Saved data entries
[start]

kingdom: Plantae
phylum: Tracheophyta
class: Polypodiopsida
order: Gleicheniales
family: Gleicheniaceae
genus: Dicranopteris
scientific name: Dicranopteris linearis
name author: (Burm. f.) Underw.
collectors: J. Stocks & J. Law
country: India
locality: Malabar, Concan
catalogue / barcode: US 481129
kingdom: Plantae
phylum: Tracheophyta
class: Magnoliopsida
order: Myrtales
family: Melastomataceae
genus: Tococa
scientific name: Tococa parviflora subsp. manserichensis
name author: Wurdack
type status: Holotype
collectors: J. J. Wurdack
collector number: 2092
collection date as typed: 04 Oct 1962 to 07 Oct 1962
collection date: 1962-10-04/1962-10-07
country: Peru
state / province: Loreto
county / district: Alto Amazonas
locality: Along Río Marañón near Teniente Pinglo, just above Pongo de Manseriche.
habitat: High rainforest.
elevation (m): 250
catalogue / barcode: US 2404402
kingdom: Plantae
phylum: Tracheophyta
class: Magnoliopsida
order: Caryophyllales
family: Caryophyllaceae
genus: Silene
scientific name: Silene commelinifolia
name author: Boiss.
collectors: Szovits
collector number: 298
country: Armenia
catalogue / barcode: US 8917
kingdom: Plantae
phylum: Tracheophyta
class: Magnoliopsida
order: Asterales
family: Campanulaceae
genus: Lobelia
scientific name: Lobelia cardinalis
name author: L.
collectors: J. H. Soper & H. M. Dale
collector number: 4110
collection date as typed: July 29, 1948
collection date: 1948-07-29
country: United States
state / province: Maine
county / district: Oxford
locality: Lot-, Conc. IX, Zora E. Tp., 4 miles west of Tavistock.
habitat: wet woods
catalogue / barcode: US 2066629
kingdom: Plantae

[end]

--- YOUR OBJECTIVE ---
Rewrite all the entries above, swapping "collectors" for "collected by" and leaving everything else unchanged.

--- EXERCISE OUTPUT ---
kingdom: Plantae
phylum: Tracheophyta
class: Polypodiopsida
order: Gleicheniales
family: Gleicheniaceae
genus: Dicranopteris
scientific name: Dicranopteris linearis
name author: (Burm. f.) Underw.
collected by: J. Stocks & J. Law
country: India
locality: Malabar, Concan
catalogue / barcode: US 481129
kingdom: Plantae
phylum: Tracheophyta
class: Magnoliopsida
order: Myrtales
family: Melastomataceae
genus: Tococa
scientific name: Tococa parviflora subsp. manserichensis
name author: Wurdack
type status: Holotype
collected by: J. J. Wurdack
collector number: 2092
collection date as typed: 04 Oct 1962 to 07 Oct 1962
collection date: 1962-10-04/1962-10-07
country: Peru
state / province: Loreto
county / district: Alto Amazonas
locality: Along Río Marañón near Teniente Pinglo, just above Pongo de Manseriche.
habitat: High rainforest.
elevation (m): 250
catalogue / barcode: US 2404402
kingdom: Plantae
phylum: Tracheophyta
class: Magnoliopsida
order: Caryophyllales
family: Caryophyllaceae
genus: Silene
scientific name: Silene commelinifolia
name author: Boiss.
collected by: Szovits
collector number: 298
country: Armenia
catalogue / barcode: US 8917
kingdom: Plantae
phylum: Tracheophyta
class: Magnoliopsida
order: Asterales
family: Campanulaceae
genus: Lobelia
scientific name: Lobelia cardinalis
name author: L.
collected by: J. H. Soper & H. M. Dale
collector number: 4110
collection date as typed: July 29, 1948
collection date: 1948-07-29
country: United States
state / province: Maine
county / district: Oxford
locality: Lot-, Conc. IX, Zora E. Tp., 4 miles west of Tavistock.
habitat: wet woods
catalogue / barcode: US 2066629
kingdom: Plantae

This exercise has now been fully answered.